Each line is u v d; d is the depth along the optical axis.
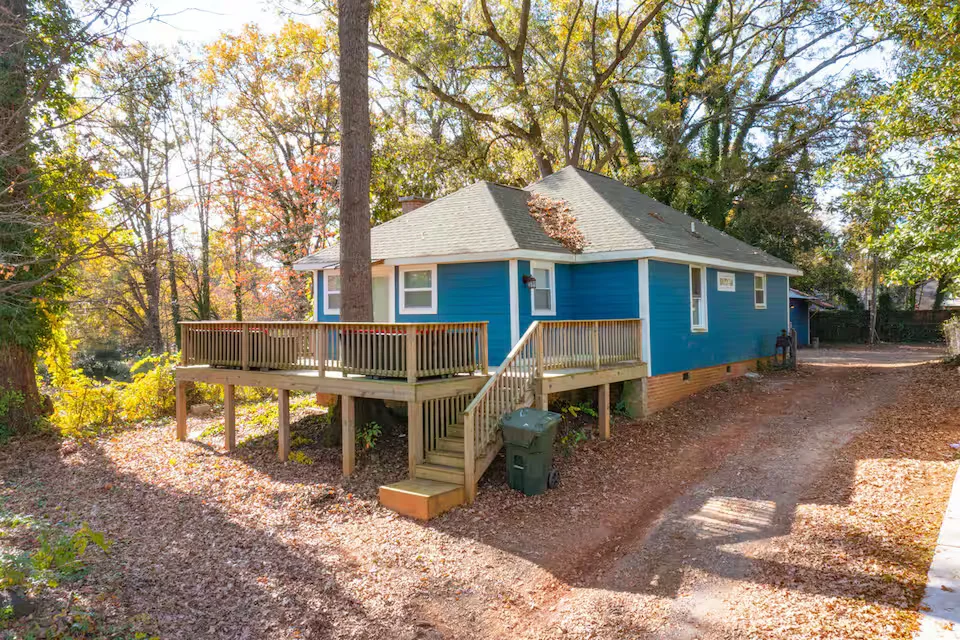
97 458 11.78
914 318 33.44
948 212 11.88
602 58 31.64
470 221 14.90
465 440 8.70
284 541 7.43
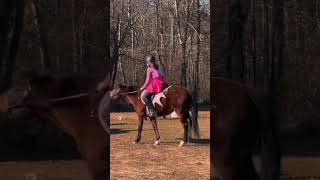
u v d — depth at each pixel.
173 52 23.94
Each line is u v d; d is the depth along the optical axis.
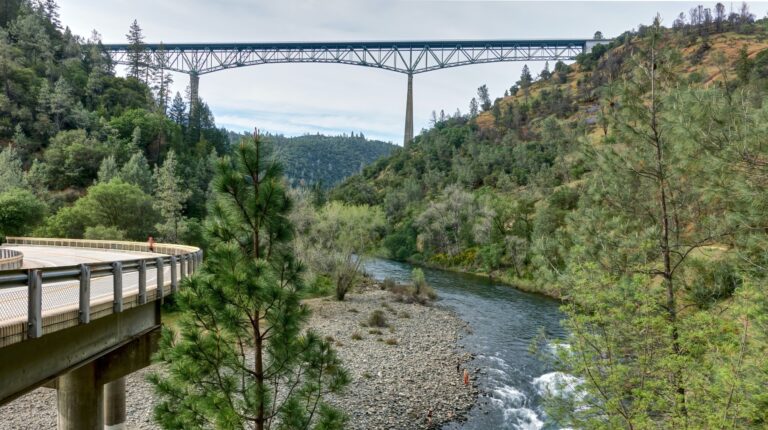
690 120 10.86
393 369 25.86
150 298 11.98
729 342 9.31
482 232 69.88
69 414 11.86
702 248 12.26
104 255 25.33
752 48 107.38
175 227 50.38
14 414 18.12
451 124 183.75
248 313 8.20
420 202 108.25
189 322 7.94
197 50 160.38
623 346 10.64
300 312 8.22
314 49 158.88
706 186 11.05
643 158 12.39
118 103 113.06
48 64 109.81
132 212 49.56
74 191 71.31
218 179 8.18
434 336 32.94
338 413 8.49
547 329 35.38
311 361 8.62
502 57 169.50
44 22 132.75
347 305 40.59
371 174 167.62
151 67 146.00
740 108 10.48
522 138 138.88
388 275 63.62
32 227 45.41
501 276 59.94
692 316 10.53
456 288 53.28
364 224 43.97
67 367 9.01
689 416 9.43
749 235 10.70
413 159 150.50
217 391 7.95
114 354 11.97
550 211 54.69
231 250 7.80
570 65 185.62
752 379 8.18
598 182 13.46
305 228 42.56
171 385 7.94
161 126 103.94
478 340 32.56
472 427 20.05
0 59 91.75
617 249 12.48
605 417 11.34
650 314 10.60
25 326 7.27
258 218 8.22
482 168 115.75
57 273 7.96
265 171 8.38
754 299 8.95
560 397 11.52
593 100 138.62
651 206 12.82
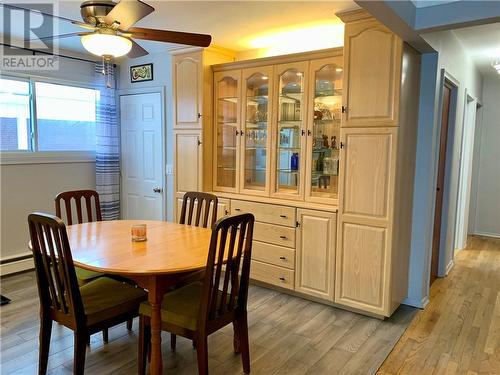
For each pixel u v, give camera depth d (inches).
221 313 83.4
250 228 85.6
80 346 80.3
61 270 78.7
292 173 140.9
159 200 184.9
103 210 190.5
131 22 82.3
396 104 108.2
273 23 125.2
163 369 92.7
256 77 145.5
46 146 169.8
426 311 126.9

| TO DO |
Exact repetition of each line above is expected; images are to be omitted.

| TASK OUTPUT |
Each line is u v d; d is the depth along the optical axis.
97 458 11.78
914 318 33.44
948 212 11.88
602 58 31.64
470 221 14.90
465 440 8.70
284 541 7.43
u v d — depth at each pixel.
173 52 23.94
Each line is u v d; d is the depth along the optical axis.
690 120 10.86
393 369 25.86
150 298 11.98
729 342 9.31
482 232 69.88
69 414 11.86
702 248 12.26
104 255 25.33
752 48 107.38
175 227 50.38
14 414 18.12
451 124 183.75
248 313 8.20
420 202 108.25
189 322 7.94
197 50 160.38
623 346 10.64
300 312 8.22
314 49 158.88
706 186 11.05
643 158 12.39
118 103 113.06
48 64 109.81
132 212 49.56
74 191 71.31
218 179 8.18
434 336 32.94
338 413 8.49
547 329 35.38
311 361 8.62
502 57 169.50
44 22 132.75
347 305 40.59
371 174 167.62
151 67 146.00
740 108 10.48
522 138 138.88
388 275 63.62
32 227 45.41
501 276 59.94
692 316 10.53
456 288 53.28
364 224 43.97
67 367 9.01
689 416 9.43
749 235 10.70
413 159 150.50
217 391 7.95
114 354 11.97
550 211 54.69
231 250 7.80
570 65 185.62
752 379 8.18
598 182 13.46
305 228 42.56
171 385 7.94
161 126 103.94
478 340 32.56
472 427 20.05
0 59 91.75
617 249 12.48
605 417 11.34
650 314 10.60
25 326 7.27
258 218 8.22
482 168 115.75
57 273 7.96
265 171 8.38
754 299 8.95
560 397 11.52
593 100 138.62
651 206 12.82
For each pixel u v, give camera depth d (inches).
221 313 83.4
250 228 85.6
80 346 80.3
61 270 78.7
292 173 140.9
159 200 184.9
103 210 190.5
131 22 82.3
396 104 108.2
273 23 125.2
163 369 92.7
256 77 145.5
46 146 169.8
426 311 126.9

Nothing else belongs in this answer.